Связи сознания с бытием передаются в словесном искусстве иначе. Литературный корпус указывает на то, что человеческое чувство – это своего рода реакция воображения или мышления на окружающую действительность. Даже наиболее неуловимые движения души являются узнаваемыми, они, как правило, сопряжены с вполне определенными впечатлениями, здесь срабатывает аспект внутренней формы слова. В этом и заключается специфика литературного творчество и искусства мышления. Текст поэмы Венедикта Ерофеева «Москва – Петушки» является интересным с точки зрения интермедиальных компиляций, у которых нет в этом русле нужного исследования.

Поэма органично совмещает собственно литературный фон (фактор интертекстуальности) и музыкальную (интермедиальную) составляющую, столь близкую и интересную автору. Это, в свою очередь, позволяет по-новому оценить уже классический вариант фиксации постмодернистских настроений в русской литературе второй половины ХХ века.

С точки зрения Евгения Попова, Венедикт Ерофеев не только прекрасно знал музыку, но и «все, что он написал, музыкально, все оркестровано той мелодией, где классические ноты сменяются звуками советской эстрадной музыки, а Шарль Гуно естественно сосуществует с русской народной песней».

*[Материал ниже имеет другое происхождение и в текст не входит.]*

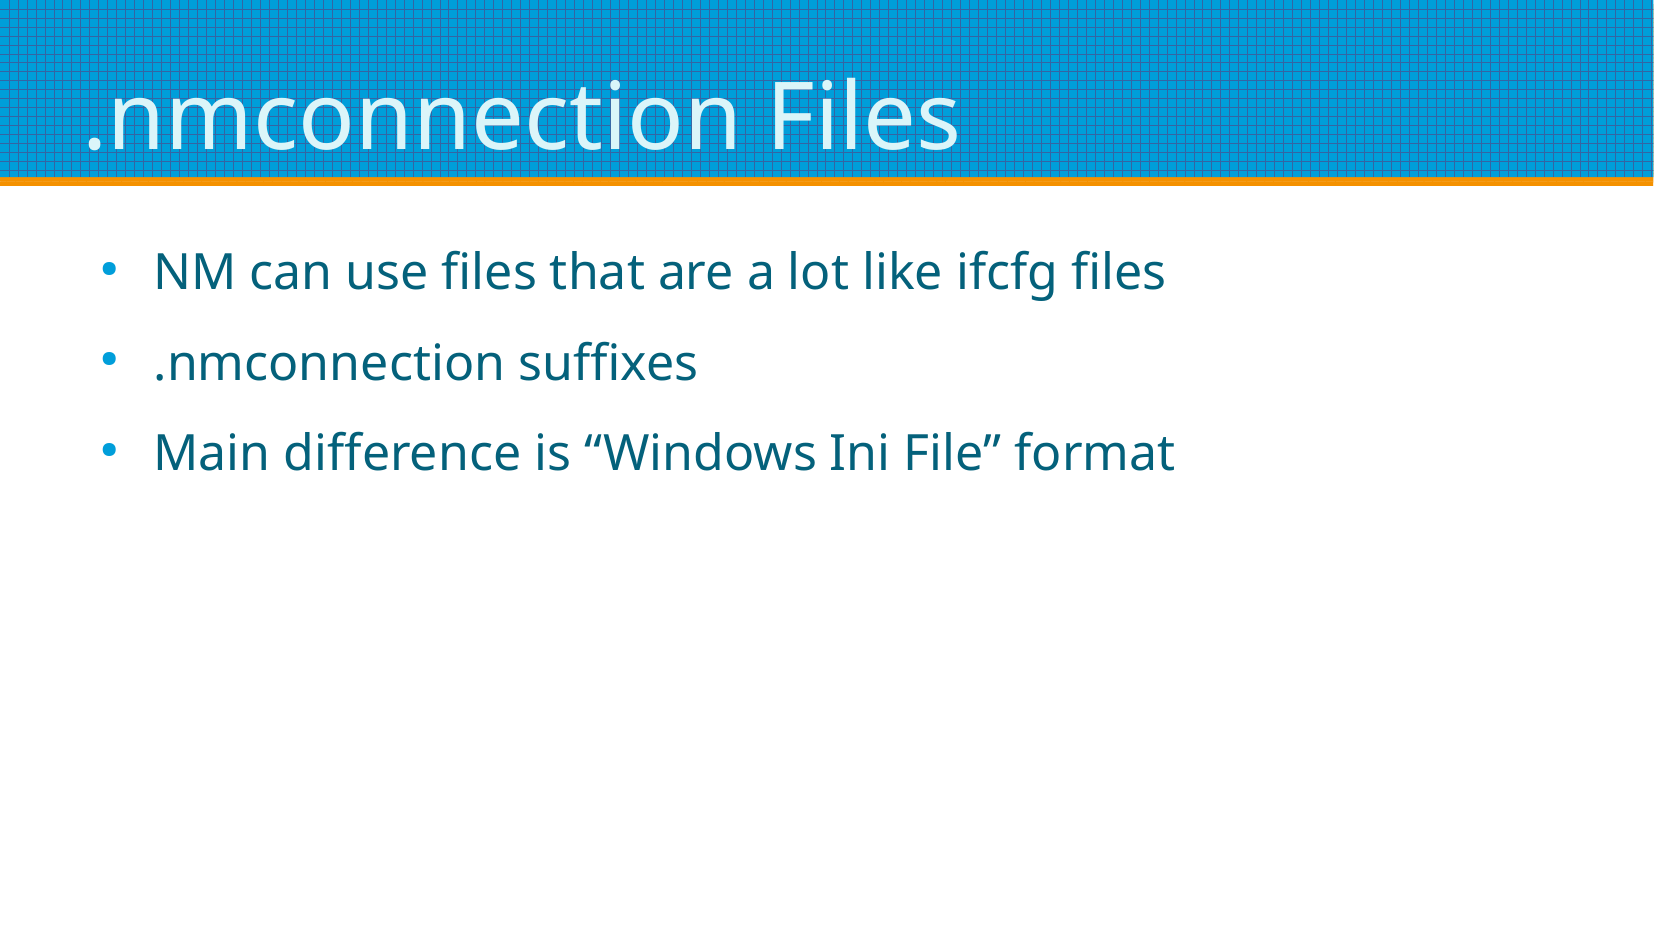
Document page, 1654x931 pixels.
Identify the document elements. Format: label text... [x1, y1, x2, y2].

title .nmconnection Files [82, 14, 1571, 178]
list NM can use files that are a lot like ifcfg files .nmconnection suffixes Main difference is “Windows Ini File” format [82, 236, 1571, 813]
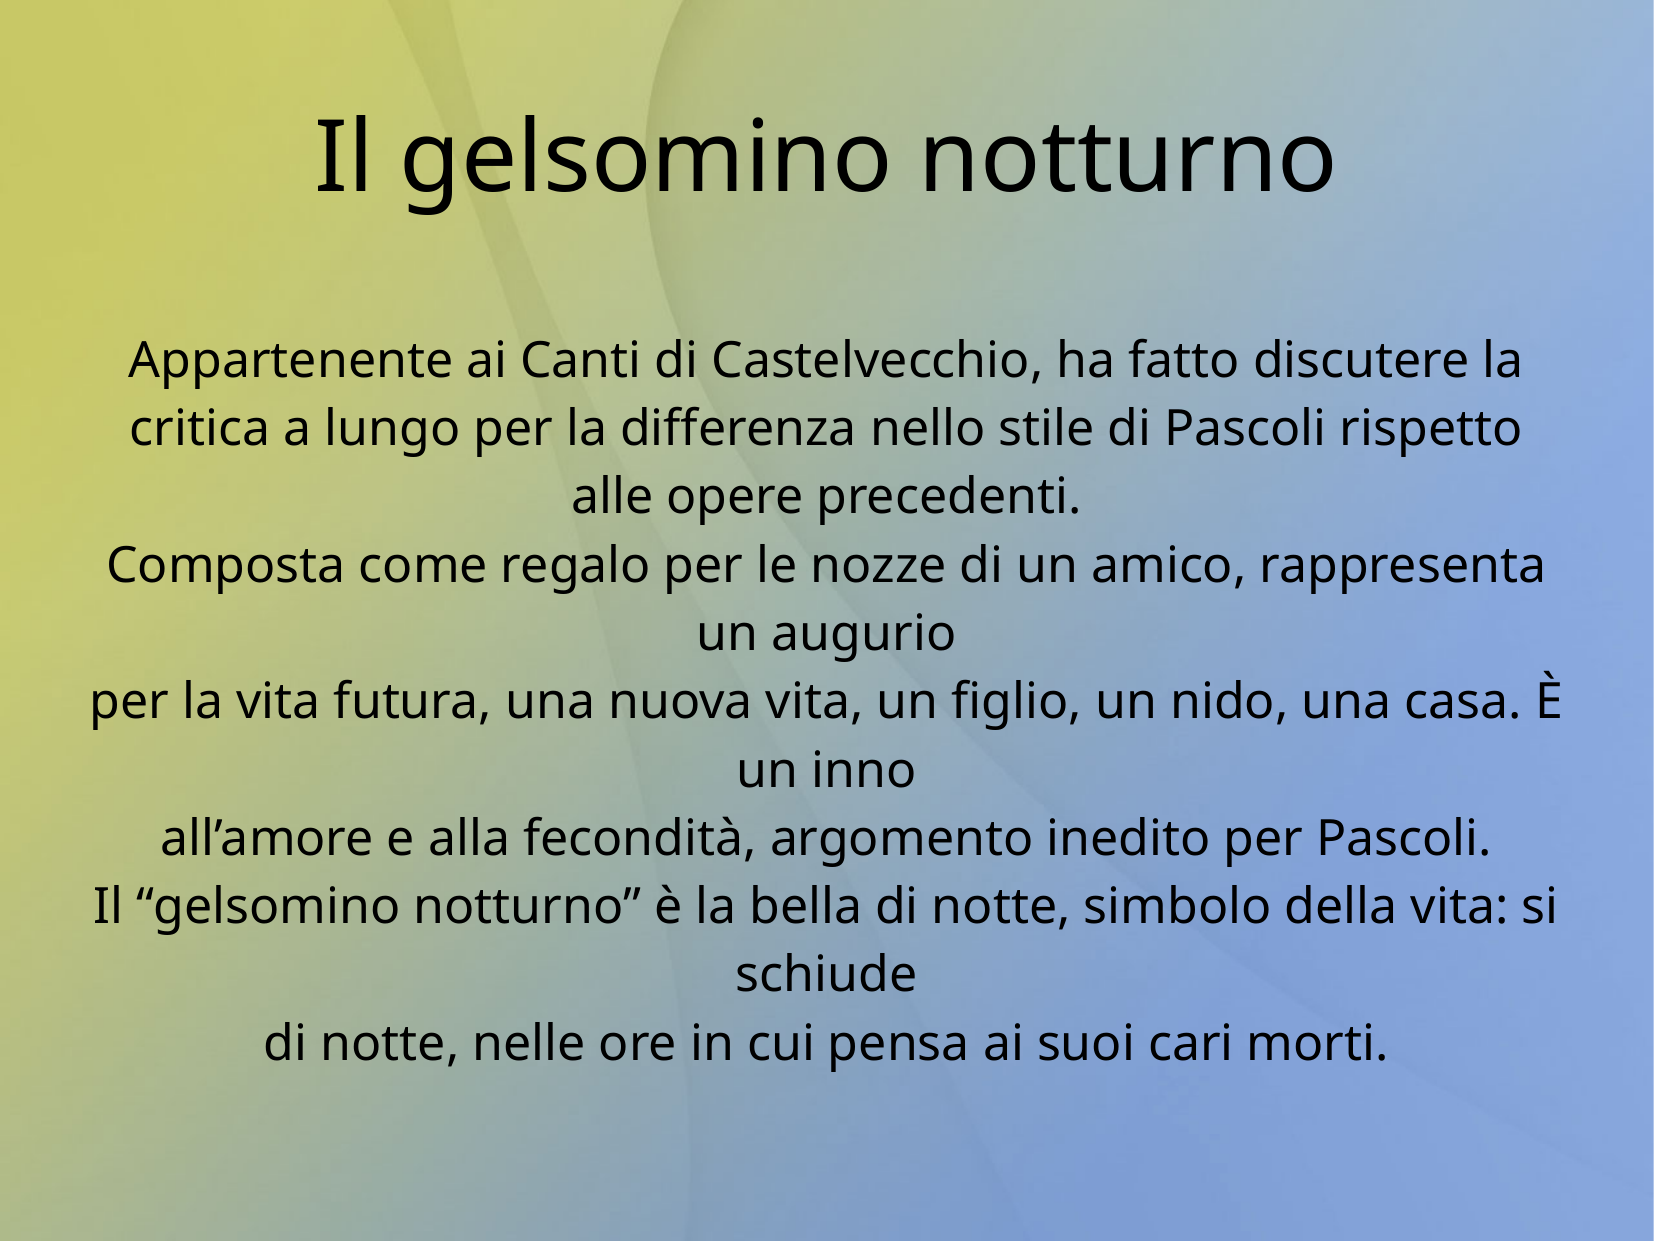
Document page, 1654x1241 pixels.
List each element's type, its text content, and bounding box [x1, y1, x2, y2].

В поэме «Москва – Петушки» не номинально наличествует ассоциативная связь с музыкальным творчеством Шарля Гуно. Композитор в своих оперных работах формировал естественную правду бытия, передавал драму жизни простых, безызвестных людей. Музыкальные тексты Гуно ярко изображают действительность, что наличествует и в тексте ерофеевской поэмы. Медиальная, звуковая составляющая у Шарля Гуно детально отражает психологическое состояние человека, ориентирует слушателя к регистру его настроений, характерно это и повествовательной манере Вен. Ерофеева.

Некоторые исследователи творчества Ерофеева отмечают связь поэмы «Москва – Петушки» с различными музыкальными произведениями. В частности, Эдуард Власов упоминает о «Лоэнгрине» Рихарда Вагнера, «Фаусте» Шарля Гуно, «Паяцах» Руджеро Леонкавалло, «Хованщине», «Борисе Годунове» Модеста Мусоргского, «Севильском цирюльнике» Джоаккино Россини, «Евгении Онегине» Петра Чайковского.

Номинативно слово музыка в «Москве – Петушках» встречается не более двух-трех раз, но музыкальные включения постоянны. Звуки музыки читателю предлагается услышать уже в третьей главе «Москва. Ресторан Курского вокзала», это воспроизведение пения Ивана Козловского. Оно, по мнению Венички, неестественное, штамповое, мерзкое, что не нравится как герою, так и читателю: «…музыка, да и музыка-то с какими-то песьими модуляциями. В ресторан Веничка пришел, чтобы отвлечься от мучающих его мыслей: «Я сюда пришел: съесть бефстроганов и послушать Ивана Козловского или что-нибудь из «Цирюльника».

Следует отметить уникальность слуха, феноменальность музыкального чувства самого героя поэмы. У него есть знания и представления о классических музыкальных произведениях, он имеет собственное мнение относительно исполнителей. Музыка транслируется по радио. Веничке эти звуки неприятны, герой не научен воспринимать именно такой музыкальный стандарт, механически искаженный.

Для него это звучание неживое, мерзкое, примитивное; музыка, по герою – буквально настоящая гармония звуков, обязана звучать не таким образом, и не в этих условиях – не в вокзальном ресторане, где она предлагается в тяжелой для пищеварения линейке еды: «Бефстроганов есть, пирожное. Вымя…»

Веничка не воспринимает исполнения классических произведений в рамках развлекательно-увеселительных. Поэтому музыка в пространстве ресторана звучит не столько фоном, раздражающим героя, сколько катализатором, формирующим четкое отношение к советской, фальшивой реальности. Функционально данный музыкальный код дисгармонирует с естественным состоянием человека, умеющего ценить хорошую музыку.